Going to Dubai? Better Know the LAWS.
IMPORTANT: If you break the law of a country you are visiting, your embassy will probably not be able to help you. So know the laws and customs before you go.
By now you might be aware that a British couple in their 30s were sentenced to three months in jail and deportation because of their “public display of affection” on the beach following a champagne brunch. Well, actually the charges were drunkenness and public indecency and sex outside of marriage. The couple claims there was no sex, just kissing.
Recently, a lesbian couple was sentenced to a month in jail, followed by deportation, for sharing a kiss on the public beach in Dubai.
Three years ago, an unmarried Indian couple was sentenced to one year in prison just for hugging and kissing in the back seat of a taxi in the Emirate of Fujairah which is north of the UAE. When the taxi driver saw what they were doing, he drove them directly to the police station!
If you’re planning a trip to Dubai, remember that it is part of the United Arab Emirates (UAE). The operative word here is “Arab.” It might be a popular destination right now, and very glamorous (and expensive), but it is a Muslim country and their laws are very conservative.
Just because you’re a tourist who is bringing money into the region, never lose sight of the fact that this is NOT an amusement park or a paid attraction. You are visiting another country with another culture, and you’d better learn their laws before you go there. (This applies to ALL international travel.)
Here are some of the laws.
Public displays of affection, including holding hands and kissing, are socially unacceptable and can lead to an arrest.
Prescription and over-the-counter medications are often considered illegal or a controlled substance. Keep your meds in their original containers and bring a letter from your doctor as a well as a copy of your prescription with you.
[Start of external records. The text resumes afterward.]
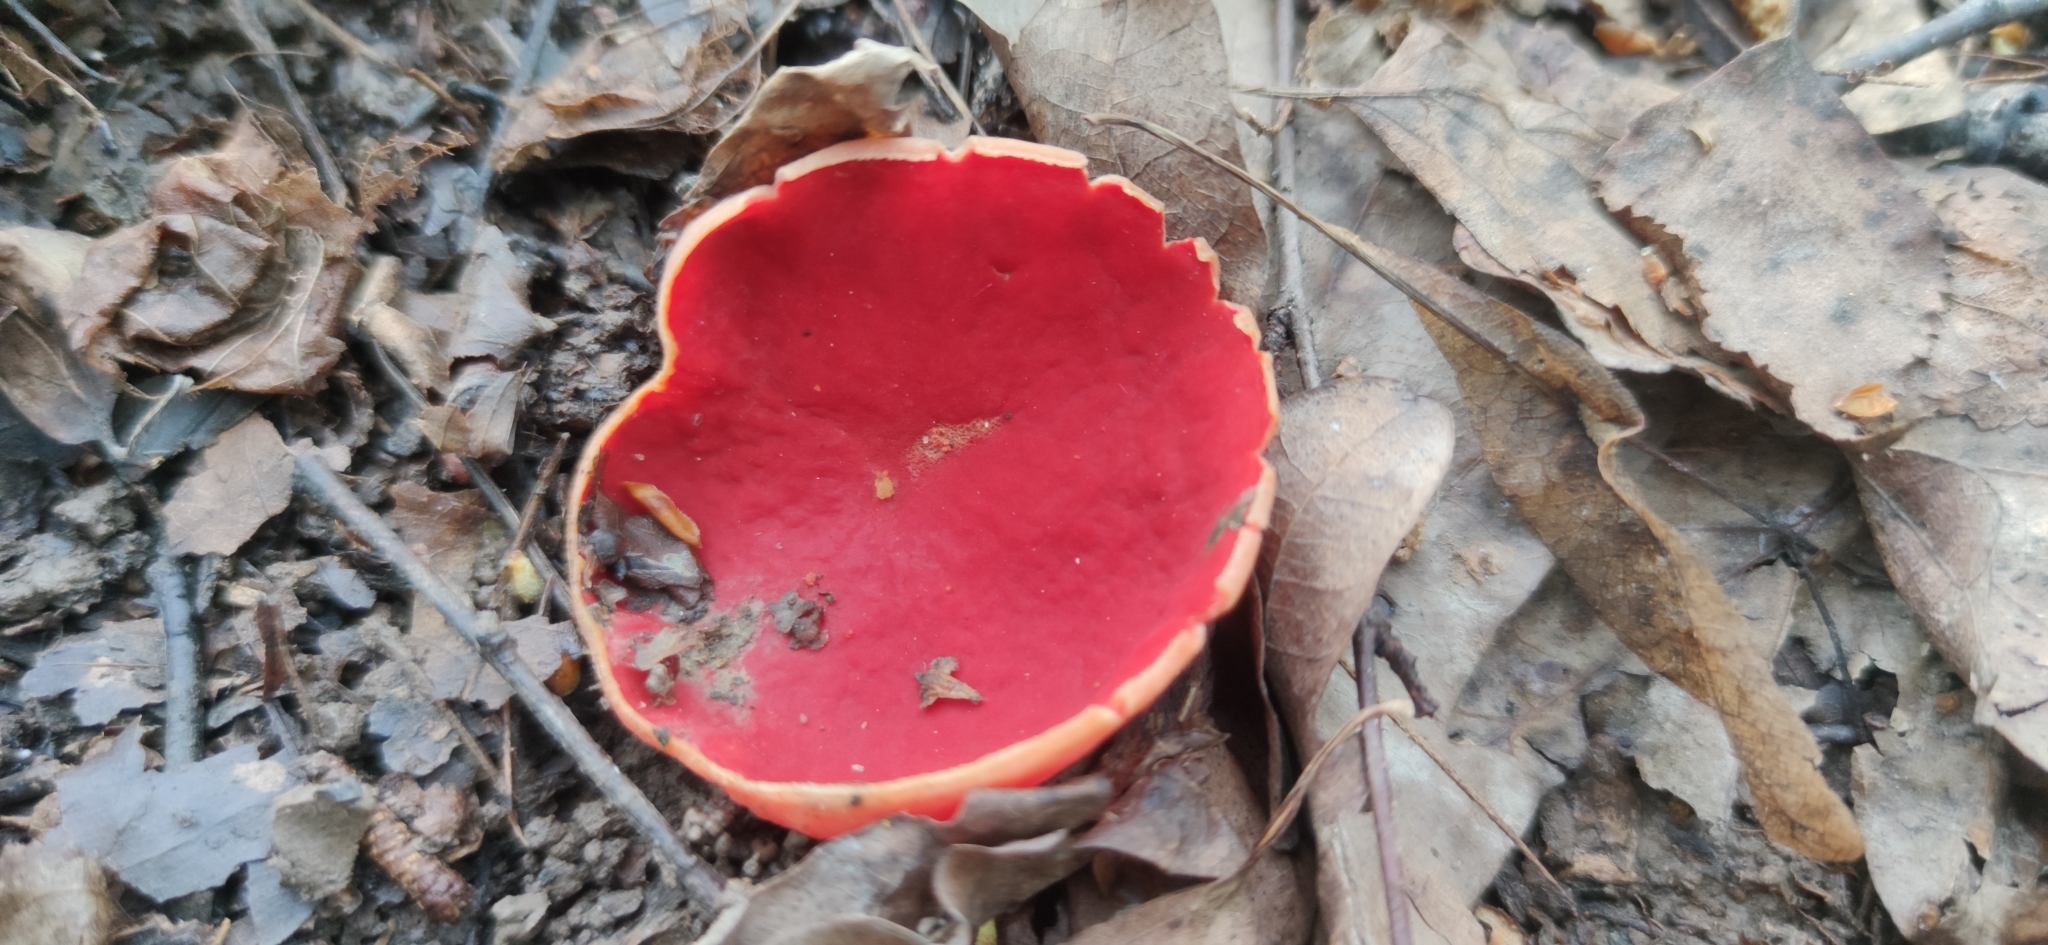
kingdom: Fungi
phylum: Ascomycota
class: Pezizomycetes
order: Pezizales
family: Sarcoscyphaceae
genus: Sarcoscypha
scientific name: Sarcoscypha austriaca
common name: Scarlet elfcup
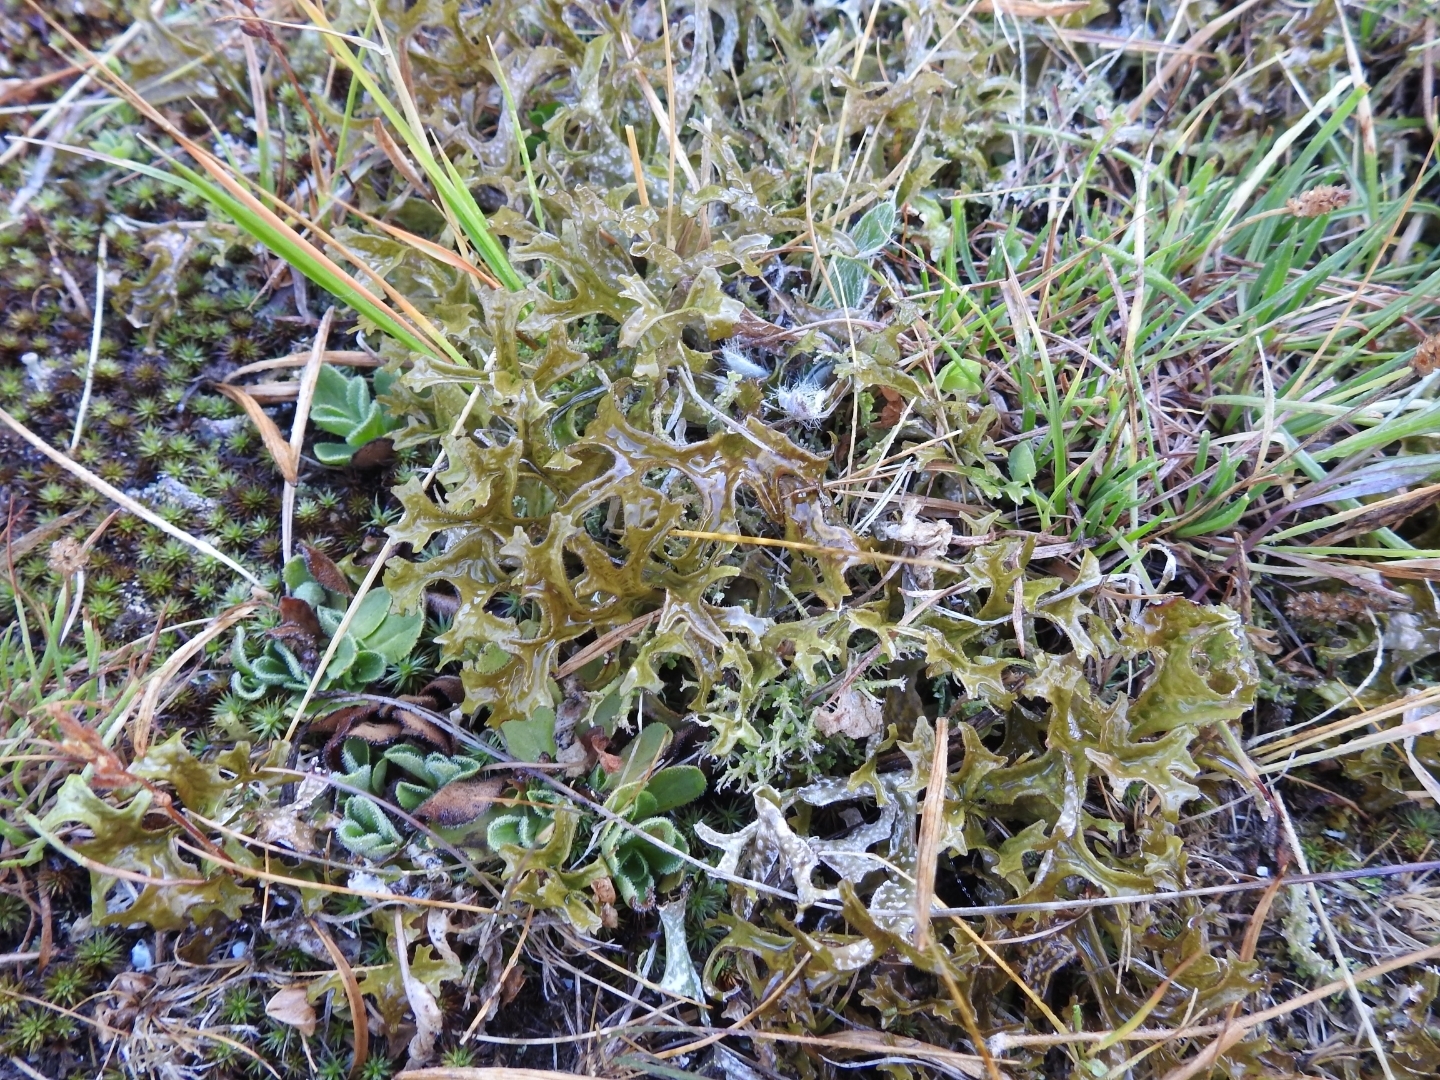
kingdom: Fungi
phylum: Ascomycota
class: Lecanoromycetes
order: Lecanorales
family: Parmeliaceae
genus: Cetraria
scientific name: Cetraria islandica
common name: Iceland lichen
If you are caught with any illegal drugs, or have the presence of illegal drugs in a blood or urine test, or even have a trace amount of drugs on your clothing, on your body, or in your luggage, you could be charged with drug possession.
Don’t drink and drive there either. In fact, technically you are only allowed to drink alcoholic beverages at your hotel.
Do not take pictures of the locals, especially women, without permission. And notice that many government buildings don’t allow photographs. They take this very seriously.
According to the U.S. Department of State:
Americans living or traveling in the United Arab Emirates are encouraged to register with the nearest U.S. Embassy or Consulate through the State Department’s travel registration web site and to obtain updated information on travel and security within the United Arab Emirates. Americans without Internet access may register directly with the nearest U.S. Embassy or Consulate. By registering, American citizens make it easier for the Embassy or Consulate to contact them in case of emergency.
The U.S. Embassy in Abu Dhabi is located at Embassies District, Plot 38, Sector W59-02, Street No. 4, P.O. Box 4009. The telephone number is (971) (2) 414-2200, and the Consular Section fax number is (971) (2) 414-2241.
The email address for American Citizens Services inquiries, including passport questions, is email@example.com. The after-hours telephone number is (971) (2) 414-2500. The Embassy Internet web site is http://uae.usembassy.gov/.
The U.S. Consulate General in Dubai is located on the 21st floor of the Dubai World Trade Center, P.O. Box 9343. The telephone number is (971) (4) 311-6000 (for after-hours emergencies, contact the Embassy at (971)(2) 414-2200 for the Dubai Duty Officer, and the Consular Section fax number is (971) (4) 311-6213.
The email address for American Citizens Services inquiries, including passport questions, is firstname.lastname@example.org. The web site for the U.S. Consulate General in Dubai is http://dubai.usconsulate.gov/.
The workweek for both the Embassy in Abu Dhabi and the Consulate General in Dubai is Sunday through Thursday.